## 本文抜粋:
╔══
池氏:30周年はあまり意識していなかったんですが、数えてみたら30周年だったんです(笑)。事の発端は、橋本潮さんの企画したライブで「ドラゴンボール」コーナーをやるという話を聞いたことです。その数カ月前に、「魔訶不思議アドベンチャー!」を歌う高橋洋樹氏をネット上で見つけて、メッセージをやりとりしていたんです。そして、橋本さんのライブに、高橋くんがゲストとして出演された。「ドラゴンボール」の曲をほとんどやるということで、作詞の森由里子さんと一緒に観に行ったら、あまりの熱さに鳥肌が立ったんですね。そこから何かやろうかということで、1年かけてこのCDが発売されました。それで、考えてみたら30周年だったので、冠につけていただいたという。

橋本さん:自然な流れでしたね。集まるべくして集まったという感じを受けました。

――今回のCDの構成はどのようにして決まりましたか?

池氏:「ドラゴンボール」のオープニングとエンディングを歌う2人がイベントでそろうことが、実は初めてのことだったんです。一連の曲が終わり、最後にデュエット曲を歌ったわけです……が、残念ながら僕の曲ではなかったんです(苦笑)。これは、自分で書いた曲を2人に歌ってほしいなと思いましたね。今回の新曲は、ロックっぽい曲とバラードなんですが、デュエットにこだわって作ったのには、そういう気持ちがあります。さらに、セルフカバーとリミックスをやろうということになりました。

――新曲「イナズマchallenger」はどういうイメージで作られたのでしょうか?

池氏:「ドラゴンボール」のテーマ曲の延長にあるということは意識しました。しかし、22年経って、皆経験を経てきている。そのあたりの時間の厚みをイメージしながら、デュエット曲にするように考えました。デュエット曲は作り手としては課題が多くて大変なんですが、ストレートで勢いのあるいい曲ができたと思います。

――もう1曲の新曲「碧い星に生まれて」は詞からできたとお聞きしましたが?
╚══
## 課題 1:
本文でかぎかっこ付きで示されている曲名をすべて挙げてください。
## 課題 2:
本文のうち「池氏:「ドラゴンボール」のオープニングとエンディングを歌う2人が」で始まる段落を、主な事実を残して箇条書きにまとめてください。
## 課題 3:
本文の内容を2文で要約してください。

## 資料:
╔══
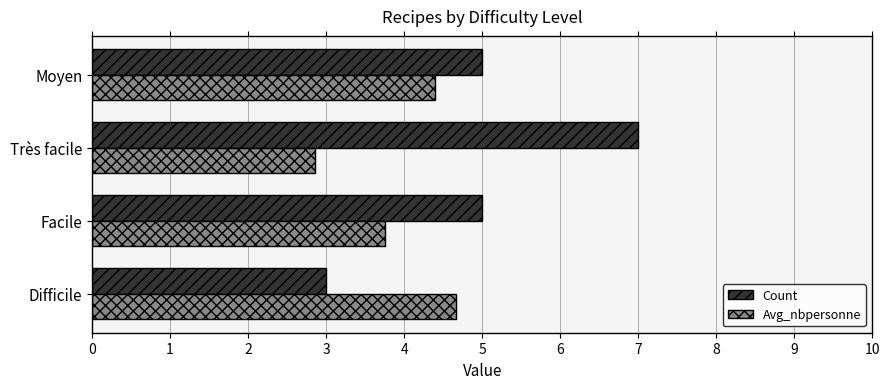

Which series has the largest total across all categories?

Count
╚══
## 解答 1:
「魔訶不思議アドベンチャー!」
「イナズマchallenger」
「碧い星に生まれて」

## 解答 2:
- 「ドラゴンボール」のオープニングとエンディングを歌う2人がイベントでそろったのは初めてだった。
- 最後に2人がデュエット曲を歌ったが、池氏の曲ではなかった。
- 池氏は、自分で書いた曲を2人に歌ってほしいと思った。
- その気持ちから、ロックっぽい曲とバラードの新曲をデュエットにこだわって作った。
- さらに、セルフカバーとリミックスも行うことになった。

## 解答 3:
池氏によると、橋本潮さんのライブでの「ドラゴンボール」コーナーに高橋洋樹氏がゲスト出演し、その熱さに鳥肌が立ったことがきっかけで、1年かけてCDが発売され、数えてみたら30周年だったので冠につけられた。CDにはデュエットにこだわった新曲2曲とセルフカバー、リミックスが収められ、新曲「イナズマchallenger」は「ドラゴンボール」のテーマ曲の延長にあることを意識しつつ、22年という時間の厚みをイメージして作られた。